Yang dimaksud selain nabi di sini ialah periwayatannya boleh jadi hanya sampai kepada tangan sahabat ataupun pada tangan tabiin. Jadi pada dasarnya, Khabar al-Wahid menurut Imam Syafi’i adalah khabar yang diriwayatkan oleh 1 orang perawi ke seorang perawi saja hingga sampai kepada Nabi SAW atau selainnya yakni sahabat dan tabi’in.
Syarat-Syarat Khabar Khas atau Wahid
Selain menerima ke-muttasi-lan sanad, Imam Syafi’i juga mengajukan beberapa tuntutan kepada perawi. Hal ini menurutnya ditujukan untuk menciptakan kondisi dalam memelihara hadis Nabi SAW dari berbagai bentuk kecacatan yang dibuat sengaja oleh para mudallis hadis. Persyaratan-persyaratan tersebut meliputi:
- Hadis tersebut diriwayatkan oleh orang yang tsiqah atau terpercaya (an yakuna man haddasa bihi siqatan fi dinihi).
- Dikenal kebenarannya dalam perkataannya (ma‘rufan bi al-sidqi fi hadisihi).
- Memahami apa yang diriwayatkannya, mengetahui setiap lafaz yang dapat merubah makna hadis, atau meriwayatkannya secara lafzi setiap huruf-hurufnya sesuai apa yang ia dengar dan tidak meriwayatkannya secara maknawi (‘aqilan lima yuhaddisu bihi, ‘aliman bi ma yuhilu ma‘ani al-hadis).
- Meriwayatkan secara lafzi (an yakuna mimman yu’addi al-hadis bihurufihi kama sami‘a).
- Memiliki ingatan yang kuat apabila ia meriwayatkan melalui hafalan dan harus menjaga catatannya apa bila meriwayatkan dari catatannya (hafizan in haddasa bihi min hifzihi, hafizan likitabihi in haddasa bikitabihi).
- Sesuai dengan riwayat periwayat yang terkenal kuat hafalannya (iza syarika ahl al-hifzi fi al-hadisi wafaqa hadisuhum).
- Terbebas dari tuduhan sebagai periwayat yang mudallas, yakni meriwatkan hadis dari seseorang yang pernah ia jumpai namun tidak pernah mendengar hadis darinya (bariyyan an yakuna mudallasan), dan tidak bertentangan dengan riwayat periwayat yang tsiqah.
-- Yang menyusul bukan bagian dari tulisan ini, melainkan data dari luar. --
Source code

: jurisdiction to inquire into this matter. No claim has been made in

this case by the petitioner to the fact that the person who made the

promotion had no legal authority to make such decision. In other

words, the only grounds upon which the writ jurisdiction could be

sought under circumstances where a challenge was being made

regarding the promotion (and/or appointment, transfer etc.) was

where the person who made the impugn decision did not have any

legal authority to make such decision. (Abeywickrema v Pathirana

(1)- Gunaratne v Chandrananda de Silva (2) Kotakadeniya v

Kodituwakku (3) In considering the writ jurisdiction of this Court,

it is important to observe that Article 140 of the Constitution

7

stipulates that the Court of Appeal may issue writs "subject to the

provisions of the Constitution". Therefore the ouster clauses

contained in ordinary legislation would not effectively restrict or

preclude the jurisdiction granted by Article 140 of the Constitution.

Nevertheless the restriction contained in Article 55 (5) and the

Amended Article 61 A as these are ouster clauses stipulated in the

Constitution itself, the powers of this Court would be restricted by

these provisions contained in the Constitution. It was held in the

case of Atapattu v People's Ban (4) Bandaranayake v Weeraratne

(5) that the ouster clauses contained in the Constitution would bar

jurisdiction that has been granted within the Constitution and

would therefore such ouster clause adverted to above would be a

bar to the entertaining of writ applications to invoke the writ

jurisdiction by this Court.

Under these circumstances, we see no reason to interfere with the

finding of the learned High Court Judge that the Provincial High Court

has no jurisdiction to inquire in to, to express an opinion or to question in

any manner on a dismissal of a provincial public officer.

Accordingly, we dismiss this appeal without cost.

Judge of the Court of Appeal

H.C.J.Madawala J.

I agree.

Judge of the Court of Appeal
Persyaratan Imam asy-Syafi’i hanya berlaku untuk setiap tingkatan dalam setiap periwayatan. Jika salah satu syarat ini tidak terpenuhi, maka hadis tersebut tidak bisa dijadikan hujjah. Hal ini menurut Imam asy-Syafi’I karena masing-masing perawi menentukan keaslian khabar dari periwayat yang di atasnya dan periwayat yang ada di bawahnya.
Ke-hujjah-an Khabar al-Wahid
Dalam pembahasan tentang Khabar al-Wahid, Imam Syafi’I tidak secara langsung membahas tentang hukum hujjah-nya. Namun, dapat diambil arti ketika beliau berpendapat tentang Khabar al-Wahid yang dibawa oleh seorang Sahabat mengenai perubahan kiblat.
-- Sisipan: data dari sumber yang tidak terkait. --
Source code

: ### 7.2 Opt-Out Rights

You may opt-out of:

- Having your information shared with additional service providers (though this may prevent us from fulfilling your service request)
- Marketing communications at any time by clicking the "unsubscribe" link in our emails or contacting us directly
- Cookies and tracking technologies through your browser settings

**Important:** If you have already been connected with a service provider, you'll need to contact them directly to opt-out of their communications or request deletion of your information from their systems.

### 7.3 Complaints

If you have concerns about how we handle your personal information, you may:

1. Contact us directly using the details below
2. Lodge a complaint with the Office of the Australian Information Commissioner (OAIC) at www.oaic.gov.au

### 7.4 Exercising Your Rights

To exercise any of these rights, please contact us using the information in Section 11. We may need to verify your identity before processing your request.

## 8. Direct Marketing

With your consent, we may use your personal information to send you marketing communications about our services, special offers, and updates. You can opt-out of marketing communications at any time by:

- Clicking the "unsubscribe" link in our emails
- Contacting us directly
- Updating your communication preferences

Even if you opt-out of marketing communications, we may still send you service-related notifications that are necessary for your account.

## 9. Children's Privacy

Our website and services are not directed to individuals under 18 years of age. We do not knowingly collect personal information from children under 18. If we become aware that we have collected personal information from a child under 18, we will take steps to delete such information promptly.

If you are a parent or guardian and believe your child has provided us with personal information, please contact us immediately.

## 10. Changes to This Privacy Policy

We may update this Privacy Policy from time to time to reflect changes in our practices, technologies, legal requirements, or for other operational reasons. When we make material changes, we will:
Menurutnya, mengikuti Khabar al-Wahid hanyalah sebuah anjuran, bukan kewajiban. Kecuali dia mendengar langsung dari Rasulullah SAW.
Yang di mana, Rasul mengatakan bahwa perpindahan kiblat dilarang. Baik diriwayatkan oleh satu atau dari banyak orang. Semua hal ini menurut Imam Syafi’I Khabar al-Wahid dapat dijadikan hujjah.
Bahwasannya, para sahabat Nabi SAW menerima khabar dari seorang sahabat yang lain. Hal ini terekam dalam beberapa hadis di antaranya Hadis tentang perpindahan kiblat.
Dari ‘Abdullah bin ‘Umar berkata, “Ketika orang-orang shalat subuh di Quba’, tiba-tiba datang seorang laki-laki dan berkata, “Sungguh, telah turun ayat kepada Rasulullah shallallahu ‘alaihi wasallam, beliau diperintahkan untuk menghadap ke arah Ka’bah. Maka orang-orang yang sedang shalat berputar menghadap Ka’bah, padahal pada saat itu wajah-wajah mereka sedang menghadap negeri Syam. Mereka kemudian berputar ke arah Ka’bah.”
Dari sini dapat dilihat, bahwasanya Rasulullah tidak mungkin mengutus satu orang utusan untuk menyampaikan perintah atau larangannya kecuali khabar yang akan dibawanya itu merupakan hujjah yang harus diterima, padahal bisa saja Rasulullah mengutus satu orang kelompok.
Tetapi Rasulullah mencukupkan dengan mengutus satu orang utusan yang diketahui kejujurannya. Menurut Imam Syafi’i, ketika datang seseorang yang jujur, maka tidak seorang pun pantas berkata bahwa, “Kamu hanya satu orang dan kami tidak berhak megambil sesuatu yang belum kami dengar dari Rasulullah bahwa sesuatu itu wajib bagi kami”.